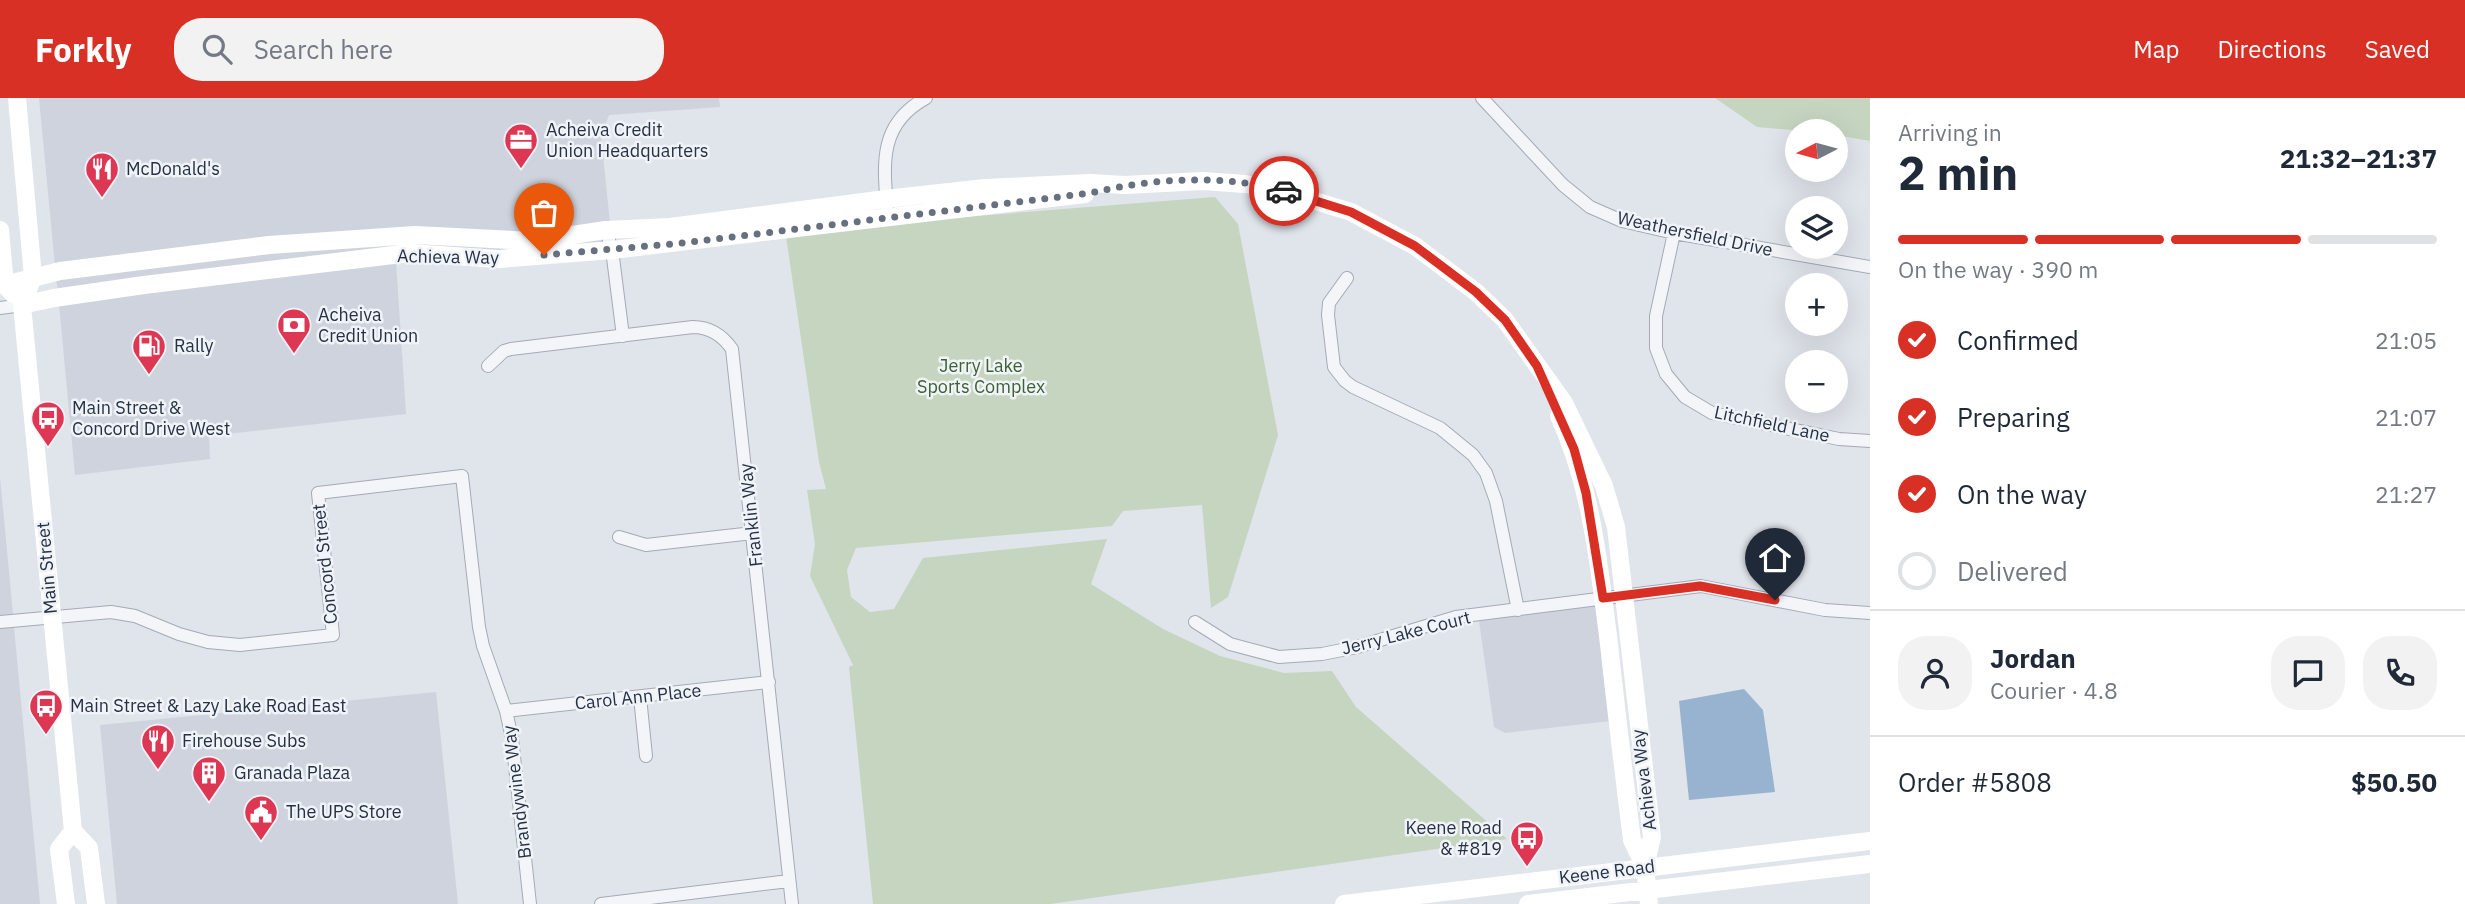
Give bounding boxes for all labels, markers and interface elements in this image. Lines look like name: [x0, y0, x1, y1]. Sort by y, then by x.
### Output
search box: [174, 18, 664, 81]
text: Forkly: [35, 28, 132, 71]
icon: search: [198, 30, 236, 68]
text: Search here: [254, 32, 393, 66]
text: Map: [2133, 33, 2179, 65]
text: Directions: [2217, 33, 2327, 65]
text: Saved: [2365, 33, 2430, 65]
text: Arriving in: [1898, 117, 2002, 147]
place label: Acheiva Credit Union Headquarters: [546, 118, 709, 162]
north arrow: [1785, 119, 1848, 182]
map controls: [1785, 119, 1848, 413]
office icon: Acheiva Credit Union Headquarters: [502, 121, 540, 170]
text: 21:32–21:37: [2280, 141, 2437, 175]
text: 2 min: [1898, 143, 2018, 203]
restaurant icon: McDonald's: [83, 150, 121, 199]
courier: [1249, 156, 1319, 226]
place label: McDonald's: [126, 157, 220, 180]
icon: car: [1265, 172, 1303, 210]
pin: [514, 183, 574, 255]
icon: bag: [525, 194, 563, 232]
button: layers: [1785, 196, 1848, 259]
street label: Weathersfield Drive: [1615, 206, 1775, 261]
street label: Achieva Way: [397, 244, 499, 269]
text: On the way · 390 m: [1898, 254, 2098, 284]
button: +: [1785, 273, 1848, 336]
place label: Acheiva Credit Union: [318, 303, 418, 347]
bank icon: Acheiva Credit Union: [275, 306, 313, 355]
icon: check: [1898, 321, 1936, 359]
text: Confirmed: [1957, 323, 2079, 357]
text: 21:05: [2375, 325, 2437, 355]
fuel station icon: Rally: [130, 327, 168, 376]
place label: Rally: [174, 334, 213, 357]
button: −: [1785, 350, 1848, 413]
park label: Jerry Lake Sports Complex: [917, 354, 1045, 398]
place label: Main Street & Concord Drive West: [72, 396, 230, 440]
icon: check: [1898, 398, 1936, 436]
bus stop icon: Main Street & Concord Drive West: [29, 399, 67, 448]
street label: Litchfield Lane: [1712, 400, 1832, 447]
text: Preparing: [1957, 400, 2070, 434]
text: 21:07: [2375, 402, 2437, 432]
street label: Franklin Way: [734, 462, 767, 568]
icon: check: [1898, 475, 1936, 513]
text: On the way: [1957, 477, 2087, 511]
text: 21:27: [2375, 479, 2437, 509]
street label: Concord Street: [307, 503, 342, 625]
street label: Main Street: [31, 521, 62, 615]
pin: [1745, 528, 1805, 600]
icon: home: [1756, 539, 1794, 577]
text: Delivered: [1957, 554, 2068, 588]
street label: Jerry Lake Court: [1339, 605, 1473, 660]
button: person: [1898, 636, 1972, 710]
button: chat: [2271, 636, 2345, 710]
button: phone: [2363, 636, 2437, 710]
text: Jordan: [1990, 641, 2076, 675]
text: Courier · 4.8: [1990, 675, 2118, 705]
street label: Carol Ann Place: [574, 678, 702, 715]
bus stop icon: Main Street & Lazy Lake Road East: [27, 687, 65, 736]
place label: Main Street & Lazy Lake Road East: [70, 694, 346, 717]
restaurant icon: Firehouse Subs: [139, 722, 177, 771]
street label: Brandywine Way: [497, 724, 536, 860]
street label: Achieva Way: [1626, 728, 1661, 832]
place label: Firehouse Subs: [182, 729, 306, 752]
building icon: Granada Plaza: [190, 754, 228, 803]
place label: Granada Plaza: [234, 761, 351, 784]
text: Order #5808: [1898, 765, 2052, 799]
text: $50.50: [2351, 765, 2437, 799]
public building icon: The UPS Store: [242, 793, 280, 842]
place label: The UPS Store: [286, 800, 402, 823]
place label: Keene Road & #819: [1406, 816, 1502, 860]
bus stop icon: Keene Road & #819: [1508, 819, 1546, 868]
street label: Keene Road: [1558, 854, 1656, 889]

# # # # # # #

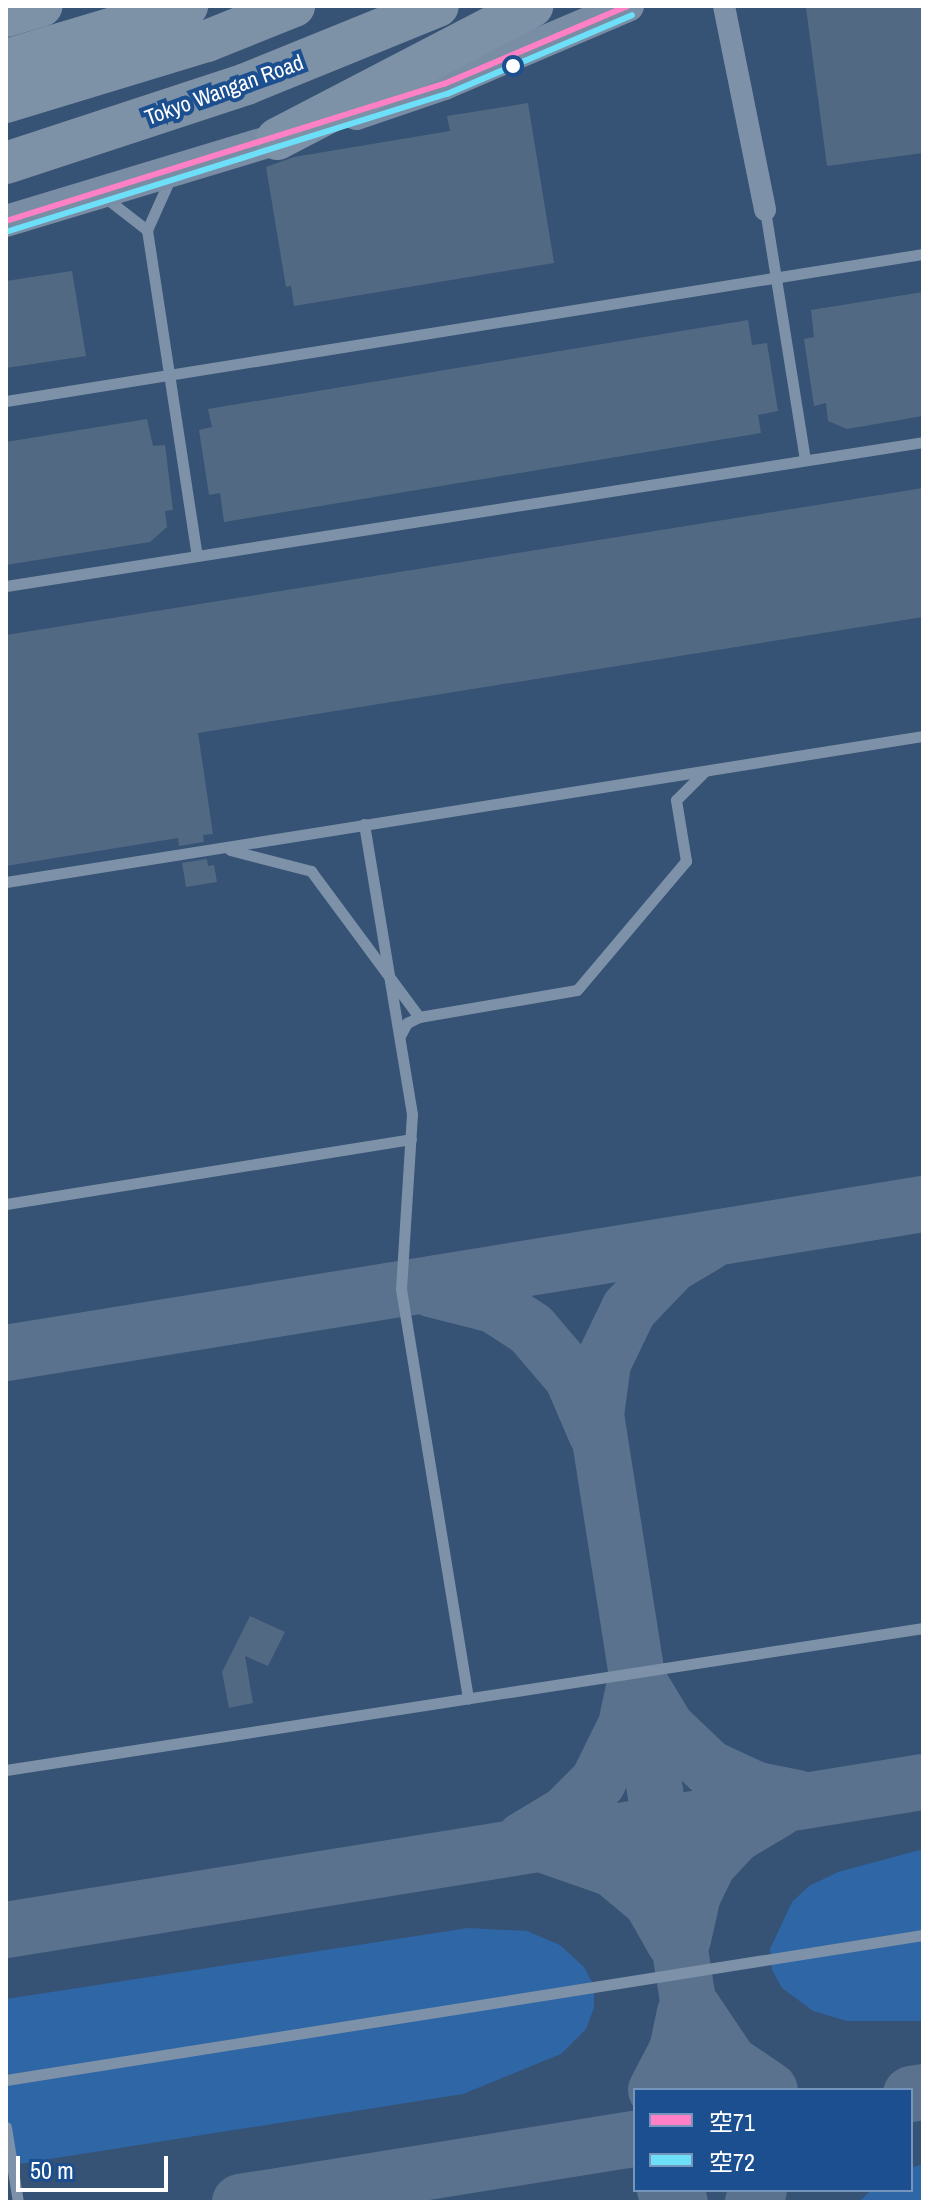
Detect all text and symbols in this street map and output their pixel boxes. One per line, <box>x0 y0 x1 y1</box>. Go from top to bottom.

# # # # # # #

*What to do:*
Show me every line of the entries above that holds "this".

*Written answer:*
Give bounding boxes for all labels, markers and interface elements in this image. Lines look like name: [x0, y0, x1, y1]. Sort by y, then by x.
Detect all text and symbols in this street map and output their pixel boxes. One per line, <box>x0 y0 x1 y1</box>. Go from top to bottom.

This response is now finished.